Your instructions:
Without any pictures, output the records exactly as they are.

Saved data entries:
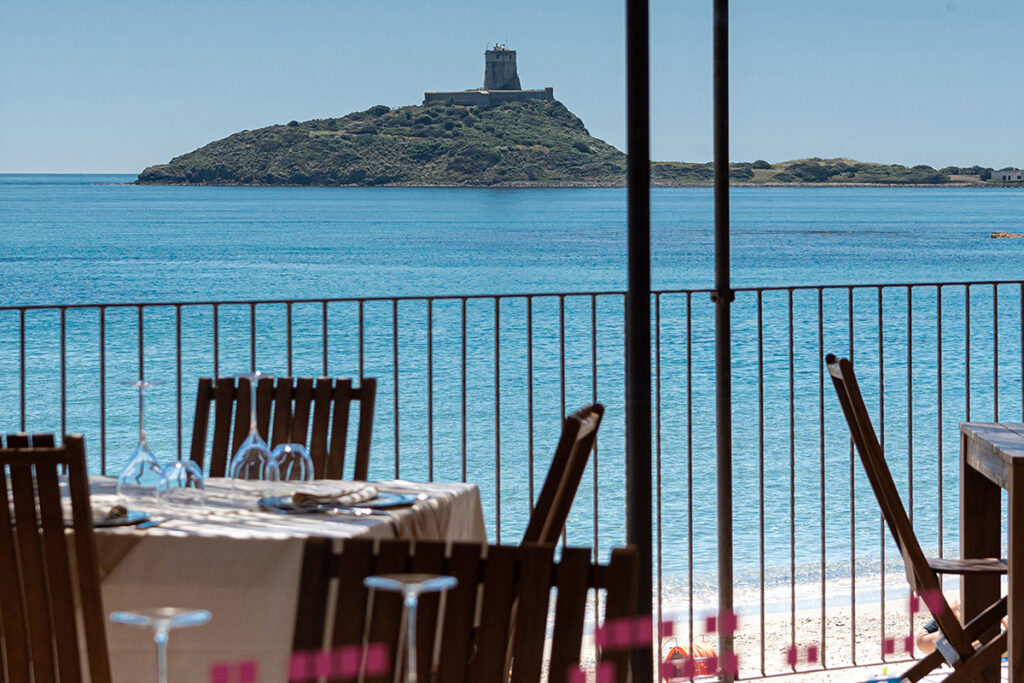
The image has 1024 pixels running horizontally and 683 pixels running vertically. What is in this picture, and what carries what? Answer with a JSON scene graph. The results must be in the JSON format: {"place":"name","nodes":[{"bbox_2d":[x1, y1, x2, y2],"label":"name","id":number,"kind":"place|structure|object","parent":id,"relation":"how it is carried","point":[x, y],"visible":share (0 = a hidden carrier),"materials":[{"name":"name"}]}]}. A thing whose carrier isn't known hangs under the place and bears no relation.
{"place":"outdoors","nodes":[
{"label":"outdoors","id":0,"kind":"place"},
{"bbox_2d":[111,607,211,682],"label":"wine glass","id":1,"kind":"object","parent":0,"point":[121,618],"visible":1,"materials":[{"name":"clear glass"}]},
{"bbox_2d":[130,92,634,187],"label":"island","id":2,"kind":"structure","parent":0,"point":[497,166],"materials":[{"name":"green plant"}]},
{"bbox_2d":[423,42,554,105],"label":"castle","id":3,"kind":"structure","parent":2,"relation":"on","point":[493,66],"materials":[{"name":"stone"}]},
{"bbox_2d":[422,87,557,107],"label":"stone wall","id":4,"kind":"structure","parent":2,"relation":"on","point":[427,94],"materials":[{"name":"grey stone"}]},
{"bbox_2d":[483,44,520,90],"label":"stone tower","id":5,"kind":"structure","parent":2,"relation":"on","point":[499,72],"materials":[{"name":"grey stone"}]},
{"bbox_2d":[363,574,457,682],"label":"wine glass","id":6,"kind":"object","parent":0,"point":[435,584],"visible":1,"materials":[{"name":"clear glass"}]},
{"bbox_2d":[0,0,1023,176],"label":"sky","id":7,"kind":"structure","parent":0,"point":[105,162],"materials":[{"name":"blue"}]},
{"bbox_2d":[1,170,1023,590],"label":"sea","id":8,"kind":"structure","parent":0,"point":[301,194],"materials":[{"name":"liquid"}]},
{"bbox_2d":[989,231,1023,238],"label":"rock","id":9,"kind":"object","parent":8,"relation":"in","point":[994,235],"visible":0.97,"materials":[{"name":"stone"}]},
{"bbox_2d":[576,564,968,682],"label":"sand beach","id":10,"kind":"structure","parent":0,"point":[674,640],"materials":[{"name":"beige sand"}]},
{"bbox_2d":[661,637,718,679],"label":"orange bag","id":11,"kind":"object","parent":10,"relation":"on","point":[704,652],"visible":0.61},
{"bbox_2d":[915,596,962,655],"label":"person","id":12,"kind":"object","parent":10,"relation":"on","point":[920,644],"visible":0.13},
{"bbox_2d":[641,157,1022,188],"label":"headland","id":13,"kind":"structure","parent":0,"point":[784,182],"materials":[{"name":"green plant"}]},
{"bbox_2d":[989,166,1023,182],"label":"white building","id":14,"kind":"structure","parent":13,"relation":"on","point":[1002,174],"materials":[{"name":"white stone"}]},
{"bbox_2d":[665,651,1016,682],"label":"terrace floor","id":15,"kind":"structure","parent":0,"point":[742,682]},
{"bbox_2d":[712,0,734,682],"label":"metal pole","id":16,"kind":"object","parent":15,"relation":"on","point":[722,80],"visible":0.91,"materials":[{"name":"metal"}]},
{"bbox_2d":[825,354,1013,682],"label":"wooden chair","id":17,"kind":"object","parent":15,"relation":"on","point":[874,451],"visible":0.87,"materials":[{"name":"brown wood"}]},
{"bbox_2d":[959,421,1023,680],"label":"wooden table","id":18,"kind":"object","parent":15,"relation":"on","point":[1018,494],"visible":0.98,"materials":[{"name":"brown wood"}]},
{"label":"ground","id":19,"kind":"structure","parent":0},
{"bbox_2d":[0,433,114,682],"label":"wooden chair","id":20,"kind":"object","parent":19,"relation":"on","point":[67,596],"visible":0.99,"materials":[{"name":"brown wood"}]},
{"bbox_2d":[64,474,486,682],"label":"dining table","id":21,"kind":"object","parent":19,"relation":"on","point":[255,544],"visible":0.54,"materials":[{"name":"beige fabric"}]},
{"bbox_2d":[91,507,155,528],"label":"plate","id":22,"kind":"object","parent":21,"relation":"on","point":[101,522],"visible":0.45,"materials":[{"name":"blue ceramic"}]},
{"bbox_2d":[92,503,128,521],"label":"napkin","id":23,"kind":"object","parent":22,"relation":"on","point":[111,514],"visible":0.53,"materials":[{"name":"fabric"}]},
{"bbox_2d":[118,380,167,502],"label":"wine glass","id":24,"kind":"object","parent":21,"relation":"on","point":[143,437],"visible":0.95,"materials":[{"name":"clear glass"}]},
{"bbox_2d":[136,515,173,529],"label":"knife","id":25,"kind":"object","parent":21,"relation":"on","point":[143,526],"visible":0.91,"materials":[{"name":"silver metal"}]},
{"bbox_2d":[156,459,206,512],"label":"glass","id":26,"kind":"object","parent":21,"relation":"on","point":[193,476],"visible":0.99,"materials":[{"name":"clear glass"}]},
{"bbox_2d":[229,373,276,483],"label":"wine glass","id":27,"kind":"object","parent":21,"relation":"on","point":[249,449],"visible":0.94,"materials":[{"name":"clear glass"}]},
{"bbox_2d":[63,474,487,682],"label":"tablecloth","id":28,"kind":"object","parent":21,"relation":"on","point":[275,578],"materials":[{"name":"beige fabric"}]},
{"bbox_2d":[268,442,314,483],"label":"glass","id":29,"kind":"object","parent":21,"relation":"on","point":[291,449],"visible":0.81,"materials":[{"name":"clear glass"}]},
{"bbox_2d":[261,489,420,514],"label":"plate","id":30,"kind":"object","parent":21,"relation":"on","point":[379,500],"visible":0.63,"materials":[{"name":"blue ceramic"}]},
{"bbox_2d":[290,484,378,506],"label":"napkin","id":31,"kind":"object","parent":30,"relation":"on","point":[337,494],"visible":0.99,"materials":[{"name":"fabric"}]},
{"bbox_2d":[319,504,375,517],"label":"knife","id":32,"kind":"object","parent":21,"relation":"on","point":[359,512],"visible":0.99,"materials":[{"name":"silver metal"}]},
{"bbox_2d":[189,374,376,479],"label":"wooden chair","id":33,"kind":"object","parent":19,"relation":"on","point":[203,381],"visible":0.36,"materials":[{"name":"brown wood"}]},
{"bbox_2d":[290,538,640,682],"label":"wooden chair","id":34,"kind":"object","parent":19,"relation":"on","point":[536,550],"visible":0.84,"materials":[{"name":"brown wood"}]},
{"bbox_2d":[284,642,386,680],"label":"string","id":35,"kind":"object","parent":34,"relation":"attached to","point":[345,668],"visible":0.91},
{"bbox_2d":[2,279,1023,680],"label":"metal railing","id":36,"kind":"object","parent":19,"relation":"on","point":[63,329],"visible":0.76,"materials":[{"name":"metal"}]},
{"bbox_2d":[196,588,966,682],"label":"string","id":37,"kind":"object","parent":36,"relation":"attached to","point":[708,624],"visible":0.88,"materials":[{"name":"pink"}]},
{"bbox_2d":[519,402,604,552],"label":"wooden chair","id":38,"kind":"object","parent":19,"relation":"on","point":[554,468],"visible":0.3,"materials":[{"name":"brown wood"}]},
{"bbox_2d":[625,0,654,682],"label":"metal pole","id":39,"kind":"object","parent":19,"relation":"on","point":[640,544],"visible":0.88,"materials":[{"name":"black metal"}]}
]}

Expected answer:
The image has 1024 pixels running horizontally and 683 pixels running vertically. What is in this picture, and what carries what? Answer with a JSON scene graph. The results must be in the JSON format: {"place":"name","nodes":[{"bbox_2d":[x1, y1, x2, y2],"label":"name","id":number,"kind":"place|structure|object","parent":id,"relation":"how it is carried","point":[x, y],"visible":share (0 = a hidden carrier),"materials":[{"name":"name"}]}]}. A thing whose carrier isn't known hangs under the place and bears no relation.
{"place":"outdoors","nodes":[
{"label":"outdoors","id":0,"kind":"place"},
{"bbox_2d":[111,607,211,682],"label":"wine glass","id":1,"kind":"object","parent":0,"point":[121,618],"visible":1,"materials":[{"name":"clear glass"}]},
{"bbox_2d":[130,92,634,187],"label":"island","id":2,"kind":"structure","parent":0,"point":[497,166],"materials":[{"name":"green plant"}]},
{"bbox_2d":[423,42,554,105],"label":"castle","id":3,"kind":"structure","parent":2,"relation":"on","point":[493,66],"materials":[{"name":"stone"}]},
{"bbox_2d":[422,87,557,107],"label":"stone wall","id":4,"kind":"structure","parent":2,"relation":"on","point":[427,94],"materials":[{"name":"grey stone"}]},
{"bbox_2d":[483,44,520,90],"label":"stone tower","id":5,"kind":"structure","parent":2,"relation":"on","point":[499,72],"materials":[{"name":"grey stone"}]},
{"bbox_2d":[363,574,457,682],"label":"wine glass","id":6,"kind":"object","parent":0,"point":[435,584],"visible":1,"materials":[{"name":"clear glass"}]},
{"bbox_2d":[0,0,1023,176],"label":"sky","id":7,"kind":"structure","parent":0,"point":[105,162],"materials":[{"name":"blue"}]},
{"bbox_2d":[1,170,1023,590],"label":"sea","id":8,"kind":"structure","parent":0,"point":[301,194],"materials":[{"name":"liquid"}]},
{"bbox_2d":[989,231,1023,238],"label":"rock","id":9,"kind":"object","parent":8,"relation":"in","point":[994,235],"visible":0.97,"materials":[{"name":"stone"}]},
{"bbox_2d":[576,564,968,682],"label":"sand beach","id":10,"kind":"structure","parent":0,"point":[674,640],"materials":[{"name":"beige sand"}]},
{"bbox_2d":[661,637,718,679],"label":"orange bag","id":11,"kind":"object","parent":10,"relation":"on","point":[704,652],"visible":0.61},
{"bbox_2d":[915,596,962,655],"label":"person","id":12,"kind":"object","parent":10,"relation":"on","point":[920,644],"visible":0.13},
{"bbox_2d":[641,157,1022,188],"label":"headland","id":13,"kind":"structure","parent":0,"point":[784,182],"materials":[{"name":"green plant"}]},
{"bbox_2d":[989,166,1023,182],"label":"white building","id":14,"kind":"structure","parent":13,"relation":"on","point":[1002,174],"materials":[{"name":"white stone"}]},
{"bbox_2d":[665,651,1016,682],"label":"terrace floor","id":15,"kind":"structure","parent":0,"point":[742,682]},
{"bbox_2d":[712,0,734,682],"label":"metal pole","id":16,"kind":"object","parent":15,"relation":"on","point":[722,80],"visible":0.91,"materials":[{"name":"metal"}]},
{"bbox_2d":[825,354,1013,682],"label":"wooden chair","id":17,"kind":"object","parent":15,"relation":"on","point":[874,451],"visible":0.87,"materials":[{"name":"brown wood"}]},
{"bbox_2d":[959,421,1023,680],"label":"wooden table","id":18,"kind":"object","parent":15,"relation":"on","point":[1018,494],"visible":0.98,"materials":[{"name":"brown wood"}]},
{"label":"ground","id":19,"kind":"structure","parent":0},
{"bbox_2d":[0,433,114,682],"label":"wooden chair","id":20,"kind":"object","parent":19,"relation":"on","point":[67,596],"visible":0.99,"materials":[{"name":"brown wood"}]},
{"bbox_2d":[64,474,486,682],"label":"dining table","id":21,"kind":"object","parent":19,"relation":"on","point":[255,544],"visible":0.54,"materials":[{"name":"beige fabric"}]},
{"bbox_2d":[91,507,155,528],"label":"plate","id":22,"kind":"object","parent":21,"relation":"on","point":[101,522],"visible":0.45,"materials":[{"name":"blue ceramic"}]},
{"bbox_2d":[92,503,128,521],"label":"napkin","id":23,"kind":"object","parent":22,"relation":"on","point":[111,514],"visible":0.53,"materials":[{"name":"fabric"}]},
{"bbox_2d":[118,380,167,502],"label":"wine glass","id":24,"kind":"object","parent":21,"relation":"on","point":[143,437],"visible":0.95,"materials":[{"name":"clear glass"}]},
{"bbox_2d":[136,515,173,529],"label":"knife","id":25,"kind":"object","parent":21,"relation":"on","point":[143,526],"visible":0.91,"materials":[{"name":"silver metal"}]},
{"bbox_2d":[156,459,206,512],"label":"glass","id":26,"kind":"object","parent":21,"relation":"on","point":[193,476],"visible":0.99,"materials":[{"name":"clear glass"}]},
{"bbox_2d":[229,373,276,483],"label":"wine glass","id":27,"kind":"object","parent":21,"relation":"on","point":[249,449],"visible":0.94,"materials":[{"name":"clear glass"}]},
{"bbox_2d":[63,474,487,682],"label":"tablecloth","id":28,"kind":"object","parent":21,"relation":"on","point":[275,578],"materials":[{"name":"beige fabric"}]},
{"bbox_2d":[268,442,314,483],"label":"glass","id":29,"kind":"object","parent":21,"relation":"on","point":[291,449],"visible":0.81,"materials":[{"name":"clear glass"}]},
{"bbox_2d":[261,489,420,514],"label":"plate","id":30,"kind":"object","parent":21,"relation":"on","point":[379,500],"visible":0.63,"materials":[{"name":"blue ceramic"}]},
{"bbox_2d":[290,484,378,506],"label":"napkin","id":31,"kind":"object","parent":30,"relation":"on","point":[337,494],"visible":0.99,"materials":[{"name":"fabric"}]},
{"bbox_2d":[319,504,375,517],"label":"knife","id":32,"kind":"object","parent":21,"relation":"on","point":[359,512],"visible":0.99,"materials":[{"name":"silver metal"}]},
{"bbox_2d":[189,374,376,479],"label":"wooden chair","id":33,"kind":"object","parent":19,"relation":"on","point":[203,381],"visible":0.36,"materials":[{"name":"brown wood"}]},
{"bbox_2d":[290,538,640,682],"label":"wooden chair","id":34,"kind":"object","parent":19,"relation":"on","point":[536,550],"visible":0.84,"materials":[{"name":"brown wood"}]},
{"bbox_2d":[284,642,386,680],"label":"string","id":35,"kind":"object","parent":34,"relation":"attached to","point":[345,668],"visible":0.91},
{"bbox_2d":[2,279,1023,680],"label":"metal railing","id":36,"kind":"object","parent":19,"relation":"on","point":[63,329],"visible":0.76,"materials":[{"name":"metal"}]},
{"bbox_2d":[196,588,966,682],"label":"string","id":37,"kind":"object","parent":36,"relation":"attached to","point":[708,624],"visible":0.88,"materials":[{"name":"pink"}]},
{"bbox_2d":[519,402,604,552],"label":"wooden chair","id":38,"kind":"object","parent":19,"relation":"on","point":[554,468],"visible":0.3,"materials":[{"name":"brown wood"}]},
{"bbox_2d":[625,0,654,682],"label":"metal pole","id":39,"kind":"object","parent":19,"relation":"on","point":[640,544],"visible":0.88,"materials":[{"name":"black metal"}]}
]}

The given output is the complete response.